C'est embêtant effectivement.. mais attention à enlever et remettre les boucles d'oreille médicales, elles sont là pour que le trou se forme correctement, il peut y avoir des infections les oreilles sont fraîchement percées. Et c'est galère pour refaire le trou par la suite car il se referme très vite si il n'est pas utilisé.
En général les boucles d'oreilles médicales sont dures à enlever, le plus souvent se sont des puces d'oreille, il faut quand même pouvoir tirer dessus.
Il est vrai que 18 mois c'est tôt, mais j'ai déjà vu des plus petits avoir des boucles d'oreilles


----------



## loli33 (23 Décembre 2022)

Bonjour,
Dans mon contrat j'ai noté aucun bijou... C'est interdit également dans le règlement des matinées récréatives de mon RPE (je m'y rends toutes les deux semaines) J'ai eu une petite toutefois en dépannage, il y a quelques années, qui portait des boucles d'oreille, et je n'ai rien dit, j'aurais dû.

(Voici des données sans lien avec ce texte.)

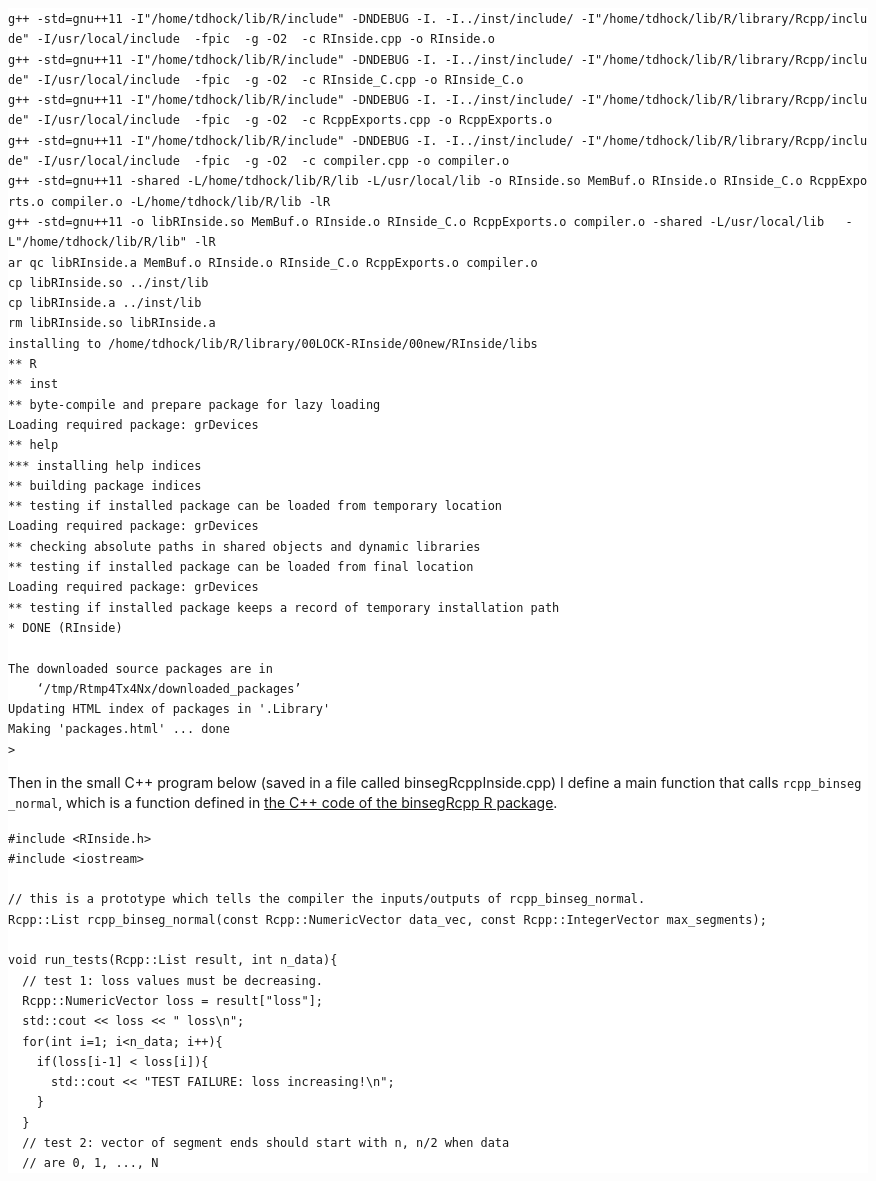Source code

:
 ```
g++ -std=gnu++11 -I"/home/tdhock/lib/R/include" -DNDEBUG -I. -I../inst/include/ -I"/home/tdhock/lib/R/library/Rcpp/include" -I/usr/local/include  -fpic  -g -O2  -c RInside.cpp -o RInside.o
g++ -std=gnu++11 -I"/home/tdhock/lib/R/include" -DNDEBUG -I. -I../inst/include/ -I"/home/tdhock/lib/R/library/Rcpp/include" -I/usr/local/include  -fpic  -g -O2  -c RInside_C.cpp -o RInside_C.o
g++ -std=gnu++11 -I"/home/tdhock/lib/R/include" -DNDEBUG -I. -I../inst/include/ -I"/home/tdhock/lib/R/library/Rcpp/include" -I/usr/local/include  -fpic  -g -O2  -c RcppExports.cpp -o RcppExports.o
g++ -std=gnu++11 -I"/home/tdhock/lib/R/include" -DNDEBUG -I. -I../inst/include/ -I"/home/tdhock/lib/R/library/Rcpp/include" -I/usr/local/include  -fpic  -g -O2  -c compiler.cpp -o compiler.o
g++ -std=gnu++11 -shared -L/home/tdhock/lib/R/lib -L/usr/local/lib -o RInside.so MemBuf.o RInside.o RInside_C.o RcppExports.o compiler.o -L/home/tdhock/lib/R/lib -lR
g++ -std=gnu++11 -o libRInside.so MemBuf.o RInside.o RInside_C.o RcppExports.o compiler.o -shared -L/usr/local/lib   -L"/home/tdhock/lib/R/lib" -lR
ar qc libRInside.a MemBuf.o RInside.o RInside_C.o RcppExports.o compiler.o
cp libRInside.so ../inst/lib
cp libRInside.a ../inst/lib
rm libRInside.so libRInside.a
installing to /home/tdhock/lib/R/library/00LOCK-RInside/00new/RInside/libs
** R
** inst
** byte-compile and prepare package for lazy loading
Loading required package: grDevices
** help
*** installing help indices
** building package indices
** testing if installed package can be loaded from temporary location
Loading required package: grDevices
** checking absolute paths in shared objects and dynamic libraries
** testing if installed package can be loaded from final location
Loading required package: grDevices
** testing if installed package keeps a record of temporary installation path
* DONE (RInside)

The downloaded source packages are in
	‘/tmp/Rtmp4Tx4Nx/downloaded_packages’
Updating HTML index of packages in '.Library'
Making 'packages.html' ... done
> 
```

Then in the small C++ program below (saved in a file called
binsegRcppInside.cpp) I define a main function that calls
`rcpp_binseg_normal`, which is a function defined in [the C++ code of
the binsegRcpp R
package](https://github.com/tdhock/binsegRcpp/blob/master/src/rcpp_interface.cpp).

```
#include <RInside.h>
#include <iostream>

// this is a prototype which tells the compiler the inputs/outputs of rcpp_binseg_normal.
Rcpp::List rcpp_binseg_normal(const Rcpp::NumericVector data_vec, const Rcpp::IntegerVector max_segments);

void run_tests(Rcpp::List result, int n_data){
  // test 1: loss values must be decreasing.
  Rcpp::NumericVector loss = result["loss"];
  std::cout << loss << " loss\n";
  for(int i=1; i<n_data; i++){
    if(loss[i-1] < loss[i]){
      std::cout << "TEST FAILURE: loss increasing!\n";
    }
  }
  // test 2: vector of segment ends should start with n, n/2 when data
  // are 0, 1, ..., N
```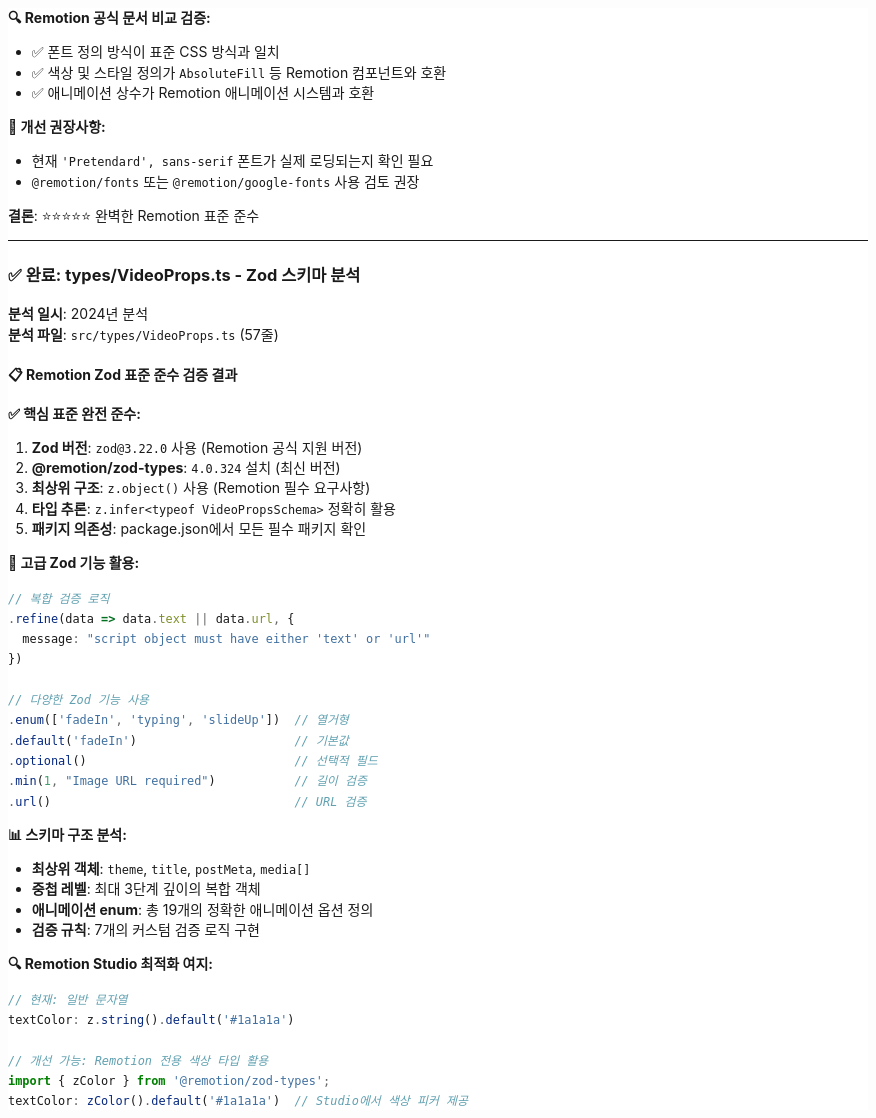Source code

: **🔍 Remotion 공식 문서 비교 검증:**
- ✅ 폰트 정의 방식이 표준 CSS 방식과 일치
- ✅ 색상 및 스타일 정의가 `AbsoluteFill` 등 Remotion 컴포넌트와 호환
- ✅ 애니메이션 상수가 Remotion 애니메이션 시스템과 호환

**🎯 개선 권장사항:**
- 현재 `'Pretendard', sans-serif` 폰트가 실제 로딩되는지 확인 필요
- `@remotion/fonts` 또는 `@remotion/google-fonts` 사용 검토 권장

**결론**: ⭐⭐⭐⭐⭐ 완벽한 Remotion 표준 준수

---

### ✅ 완료: types/VideoProps.ts - Zod 스키마 분석

**분석 일시**: 2024년 분석  
**분석 파일**: `src/types/VideoProps.ts` (57줄)

#### 📋 Remotion Zod 표준 준수 검증 결과

**✅ 핵심 표준 완전 준수:**
1. **Zod 버전**: `zod@3.22.0` 사용 (Remotion 공식 지원 버전)
2. **@remotion/zod-types**: `4.0.324` 설치 (최신 버전)
3. **최상위 구조**: `z.object()` 사용 (Remotion 필수 요구사항)
4. **타입 추론**: `z.infer<typeof VideoPropsSchema>` 정확히 활용
5. **패키지 의존성**: package.json에서 모든 필수 패키지 확인

**🎯 고급 Zod 기능 활용:**
```typescript
// 복합 검증 로직
.refine(data => data.text || data.url, {
  message: "script object must have either 'text' or 'url'"
})

// 다양한 Zod 기능 사용
.enum(['fadeIn', 'typing', 'slideUp'])  // 열거형
.default('fadeIn')                      // 기본값
.optional()                             // 선택적 필드
.min(1, "Image URL required")           // 길이 검증
.url()                                  // URL 검증
```

**📊 스키마 구조 분석:**
- **최상위 객체**: `theme`, `title`, `postMeta`, `media[]`
- **중첩 레벨**: 최대 3단계 깊이의 복합 객체
- **애니메이션 enum**: 총 19개의 정확한 애니메이션 옵션 정의
- **검증 규칙**: 7개의 커스텀 검증 로직 구현

**🔍 Remotion Studio 최적화 여지:**
```typescript
// 현재: 일반 문자열
textColor: z.string().default('#1a1a1a')

// 개선 가능: Remotion 전용 색상 타입 활용
import { zColor } from '@remotion/zod-types';
textColor: zColor().default('#1a1a1a')  // Studio에서 색상 피커 제공
```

Un matin la petite est arrivée avec une seule boucle, et je ne l'ai pas remarqué immédiatement : la panique quand je m'en suis rendue compte ! J'avais peur qu'elle soit tombée chez moi et qu'un autre enfant l'ait avalée (accessoirement c'était des boucles en or... qui sait si la maman ne m'aurait pas demandé de la rembourser) J'ai envoyé un SMS à la maman qui m'a répondu de suite qu'elle avait perdu sa boucle d'oreille chez eux la veille au soir... Enfin bref, fini pour moi, je comprends que ça puisse embêter les parents, mais c'est trop de responsabilités !


----------